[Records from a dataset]
=== Section Start ===

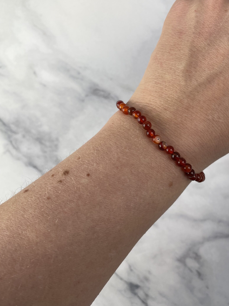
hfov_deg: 44.0
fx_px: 282
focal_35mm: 32
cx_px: 135
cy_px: 141
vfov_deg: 56.7
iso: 32
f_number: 1.6
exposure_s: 1/319
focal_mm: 4.2
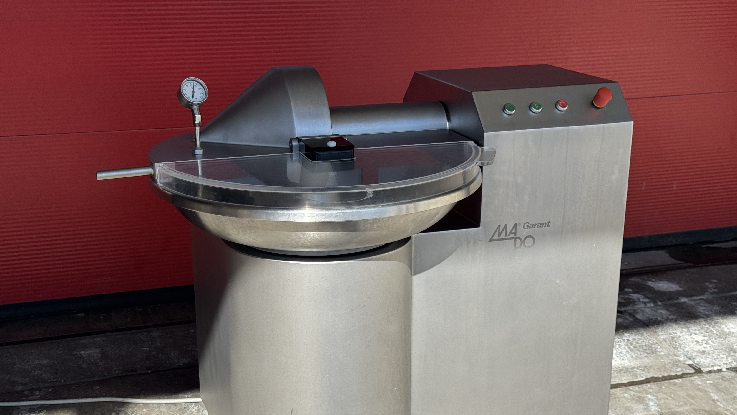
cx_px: 368
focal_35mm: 53
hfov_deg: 39.2
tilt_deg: -19.2
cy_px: 280
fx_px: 1036
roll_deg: -0.3
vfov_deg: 22.5
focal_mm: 6.76
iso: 64
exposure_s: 1/2415
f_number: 1.78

=== Section End ===

:: Request ::
Copy the data above word for word. Pictures stay out.

:: Response below ::
hfov_deg: 44.0
fx_px: 282
focal_35mm: 32
cx_px: 135
cy_px: 141
vfov_deg: 56.7
iso: 32
f_number: 1.6
exposure_s: 1/319
focal_mm: 4.2
cx_px: 368
focal_35mm: 53
hfov_deg: 39.2
tilt_deg: -19.2
cy_px: 280
fx_px: 1036
roll_deg: -0.3
vfov_deg: 22.5
focal_mm: 6.76
iso: 64
exposure_s: 1/2415
f_number: 1.78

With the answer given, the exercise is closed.